Assigned task →
From the records below, please repeat exactly the line that has "Figure 9. The", the line that has "Figure 1. Cytotoxicity of HepG SDs, n = 3.", and every line between them, and nothing else.

Data section →
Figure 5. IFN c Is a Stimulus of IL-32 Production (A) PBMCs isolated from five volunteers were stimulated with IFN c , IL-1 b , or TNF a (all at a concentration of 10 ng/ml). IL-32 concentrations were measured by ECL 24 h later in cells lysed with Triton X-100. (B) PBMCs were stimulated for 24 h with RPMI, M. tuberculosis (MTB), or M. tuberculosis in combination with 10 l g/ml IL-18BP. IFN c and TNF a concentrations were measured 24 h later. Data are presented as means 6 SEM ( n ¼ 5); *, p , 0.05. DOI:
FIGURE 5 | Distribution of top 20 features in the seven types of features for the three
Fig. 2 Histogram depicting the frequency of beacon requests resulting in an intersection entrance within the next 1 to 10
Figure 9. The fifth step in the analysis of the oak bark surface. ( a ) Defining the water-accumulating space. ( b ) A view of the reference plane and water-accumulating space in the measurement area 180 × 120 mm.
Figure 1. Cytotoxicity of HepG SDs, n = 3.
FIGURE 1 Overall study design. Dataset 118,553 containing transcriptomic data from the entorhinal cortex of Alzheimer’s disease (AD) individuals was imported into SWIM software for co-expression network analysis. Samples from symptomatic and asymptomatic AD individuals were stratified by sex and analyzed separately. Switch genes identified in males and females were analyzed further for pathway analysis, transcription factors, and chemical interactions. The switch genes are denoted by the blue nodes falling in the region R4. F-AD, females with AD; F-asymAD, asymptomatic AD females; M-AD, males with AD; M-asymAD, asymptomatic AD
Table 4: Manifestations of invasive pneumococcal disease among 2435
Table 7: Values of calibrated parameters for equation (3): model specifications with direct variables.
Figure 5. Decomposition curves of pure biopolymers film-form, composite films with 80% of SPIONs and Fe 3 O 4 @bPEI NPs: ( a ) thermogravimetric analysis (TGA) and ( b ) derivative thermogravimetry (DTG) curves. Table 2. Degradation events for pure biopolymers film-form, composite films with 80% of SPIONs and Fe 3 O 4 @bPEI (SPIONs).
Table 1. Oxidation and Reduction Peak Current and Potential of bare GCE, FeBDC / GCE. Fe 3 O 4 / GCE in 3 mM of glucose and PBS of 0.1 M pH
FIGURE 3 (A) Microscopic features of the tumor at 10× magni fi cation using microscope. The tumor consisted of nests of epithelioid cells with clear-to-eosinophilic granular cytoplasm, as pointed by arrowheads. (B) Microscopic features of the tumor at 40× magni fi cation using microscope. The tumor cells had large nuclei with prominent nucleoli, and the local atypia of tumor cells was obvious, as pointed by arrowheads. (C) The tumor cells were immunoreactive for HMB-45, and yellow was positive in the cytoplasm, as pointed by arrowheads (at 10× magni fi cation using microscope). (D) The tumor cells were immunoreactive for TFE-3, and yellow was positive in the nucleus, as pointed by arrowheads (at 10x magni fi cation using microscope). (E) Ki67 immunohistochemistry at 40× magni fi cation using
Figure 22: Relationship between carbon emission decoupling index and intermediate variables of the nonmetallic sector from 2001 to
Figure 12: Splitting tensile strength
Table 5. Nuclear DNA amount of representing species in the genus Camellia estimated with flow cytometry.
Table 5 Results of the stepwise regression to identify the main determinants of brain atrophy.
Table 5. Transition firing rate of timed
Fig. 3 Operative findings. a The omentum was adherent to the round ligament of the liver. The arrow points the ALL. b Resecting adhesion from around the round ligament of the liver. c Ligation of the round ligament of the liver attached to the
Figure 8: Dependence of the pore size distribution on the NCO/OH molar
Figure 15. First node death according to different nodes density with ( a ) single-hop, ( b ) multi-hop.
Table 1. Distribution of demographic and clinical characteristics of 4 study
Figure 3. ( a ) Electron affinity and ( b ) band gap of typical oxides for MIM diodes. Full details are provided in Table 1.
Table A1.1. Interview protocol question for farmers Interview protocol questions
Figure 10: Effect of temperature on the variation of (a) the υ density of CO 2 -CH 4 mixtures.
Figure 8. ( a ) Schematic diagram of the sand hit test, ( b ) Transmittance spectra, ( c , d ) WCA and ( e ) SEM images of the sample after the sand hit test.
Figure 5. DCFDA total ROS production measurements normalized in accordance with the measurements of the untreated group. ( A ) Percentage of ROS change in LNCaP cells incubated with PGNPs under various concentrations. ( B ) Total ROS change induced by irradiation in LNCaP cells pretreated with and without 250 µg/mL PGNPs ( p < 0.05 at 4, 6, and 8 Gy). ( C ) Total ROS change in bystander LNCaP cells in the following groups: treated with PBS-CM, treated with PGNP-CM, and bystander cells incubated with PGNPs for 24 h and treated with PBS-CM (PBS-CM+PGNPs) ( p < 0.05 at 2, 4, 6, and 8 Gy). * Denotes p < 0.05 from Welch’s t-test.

Solved exercise →
Figure 9. The fifth step in the analysis of the oak bark surface. ( a ) Defining the water-accumulating space. ( b ) A view of the reference plane and water-accumulating space in the measurement area 180 × 120 mm.
Figure 1. Cytotoxicity of HepG SDs, n = 3.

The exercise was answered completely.